- Theatrical release poster
- Directed by: Bob Balaban
- Written by: Christopher Hawthorne
- Produced by: Bonnie Palef
- Starring: Randy Quaid; Mary Beth Hurt; Sandy Dennis;
- Cinematography: Ernest Day; Robin Vidgeon;
- Edited by: Bill Pankow
- Music by: Jonathan Elias; Angelo Badalamenti;
- Production company: Great American Films
- Distributed by: Vestron Pictures
- Release date: December 9, 1988 (Buffalo, New York);
- Running time: 82 minutes
- Country: United States
- Language: English
- Budget: $3 million
- Box office: $870,532

= Parents (1988 film) =

1989 film by Bob Balaban

Parents is a 1988 American horror film directed by Bob Balaban in his directorial debut, and starring Randy Quaid, Mary Beth Hurt, Sandy Dennis, and Bryan Madorsky. A satire on mid-century American suburban life and dysfunctional families, the film centers on a 10-year old boy in 1950s California who suspects that his parents are secretly cannibalistic serial killers.

Released by Vestron Pictures in December 1988, the film received a mixed response from critics and fared poorly commercially. Randy Quaid's performance earned him an Independent Spirit Award nomination for Best Male Lead, while Quaid and Madorsky shared Fantafestival Award for Best Actor honors at Fantafestival. Madorsky was also nominated for a Saturn Award.

== Plot ==
In 1958, the Laemle family—father Nick, mother Lily, and their 10-year-old son Michael—move from Massachusetts to a Californian suburban neighborhood. As young boy Michael is very socially awkward and also has an overly-active imagination, he has trouble making friends at school. He is also prone to strange and disturbing dreams, such as dreaming that he has jumped into bed, only for it to collapse into a pool of blood.

#### Exercise requirements
A. In the article on the film Parents, which state does the Laemle family move from?
B. Please say whether each statement agrees with the article on the film Parents, answering yes or no and quoting the words that decide it: (i) The film had a budget of $3 million. (ii) Randy Quaid won an Independent Spirit Award for Best Male Lead. (iii) The film was distributed by Great American Films.

#### Given entries
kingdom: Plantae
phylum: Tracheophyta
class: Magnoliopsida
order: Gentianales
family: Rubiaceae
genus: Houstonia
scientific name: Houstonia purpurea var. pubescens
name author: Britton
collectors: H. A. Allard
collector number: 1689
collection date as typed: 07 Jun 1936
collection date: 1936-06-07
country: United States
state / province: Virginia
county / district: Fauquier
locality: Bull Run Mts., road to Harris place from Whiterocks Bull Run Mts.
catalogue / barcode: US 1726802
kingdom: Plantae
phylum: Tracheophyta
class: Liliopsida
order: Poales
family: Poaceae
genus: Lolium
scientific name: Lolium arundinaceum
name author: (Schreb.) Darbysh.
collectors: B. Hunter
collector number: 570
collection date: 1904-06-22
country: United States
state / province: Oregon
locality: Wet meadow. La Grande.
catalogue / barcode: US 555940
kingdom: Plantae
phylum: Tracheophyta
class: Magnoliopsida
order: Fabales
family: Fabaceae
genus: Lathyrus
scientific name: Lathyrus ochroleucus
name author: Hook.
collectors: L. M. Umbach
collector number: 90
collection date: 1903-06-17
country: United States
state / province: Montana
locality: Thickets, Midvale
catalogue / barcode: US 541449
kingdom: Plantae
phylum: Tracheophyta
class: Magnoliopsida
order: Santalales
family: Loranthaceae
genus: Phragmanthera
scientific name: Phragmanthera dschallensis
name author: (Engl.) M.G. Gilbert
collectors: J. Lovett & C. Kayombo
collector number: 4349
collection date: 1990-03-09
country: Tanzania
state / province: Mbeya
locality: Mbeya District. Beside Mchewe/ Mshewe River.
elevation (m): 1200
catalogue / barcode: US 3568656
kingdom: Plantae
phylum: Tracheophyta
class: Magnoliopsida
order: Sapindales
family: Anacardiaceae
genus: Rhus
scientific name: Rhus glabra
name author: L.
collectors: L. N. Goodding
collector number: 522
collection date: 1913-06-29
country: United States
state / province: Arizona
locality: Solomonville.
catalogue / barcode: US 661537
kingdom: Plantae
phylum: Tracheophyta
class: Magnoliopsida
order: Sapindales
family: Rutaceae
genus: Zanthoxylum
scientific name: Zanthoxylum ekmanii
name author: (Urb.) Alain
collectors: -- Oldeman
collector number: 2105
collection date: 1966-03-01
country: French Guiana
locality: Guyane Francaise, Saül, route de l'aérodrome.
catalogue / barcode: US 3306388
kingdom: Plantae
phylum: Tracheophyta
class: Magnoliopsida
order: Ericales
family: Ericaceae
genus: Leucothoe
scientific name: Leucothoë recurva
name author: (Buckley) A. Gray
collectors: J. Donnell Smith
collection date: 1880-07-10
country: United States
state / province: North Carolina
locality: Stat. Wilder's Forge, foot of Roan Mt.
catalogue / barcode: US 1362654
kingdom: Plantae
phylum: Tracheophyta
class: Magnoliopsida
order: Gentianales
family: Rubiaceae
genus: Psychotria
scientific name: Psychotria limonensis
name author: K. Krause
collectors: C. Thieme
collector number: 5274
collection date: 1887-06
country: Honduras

#### Results by task
A. Massachusetts

B.
(i) Yes: "Budget: $3 million"
(ii) No: "Randy Quaid's performance earned him an Independent Spirit Award nomination for Best Male Lead"
(iii) No: "Distributed by: Vestron Pictures"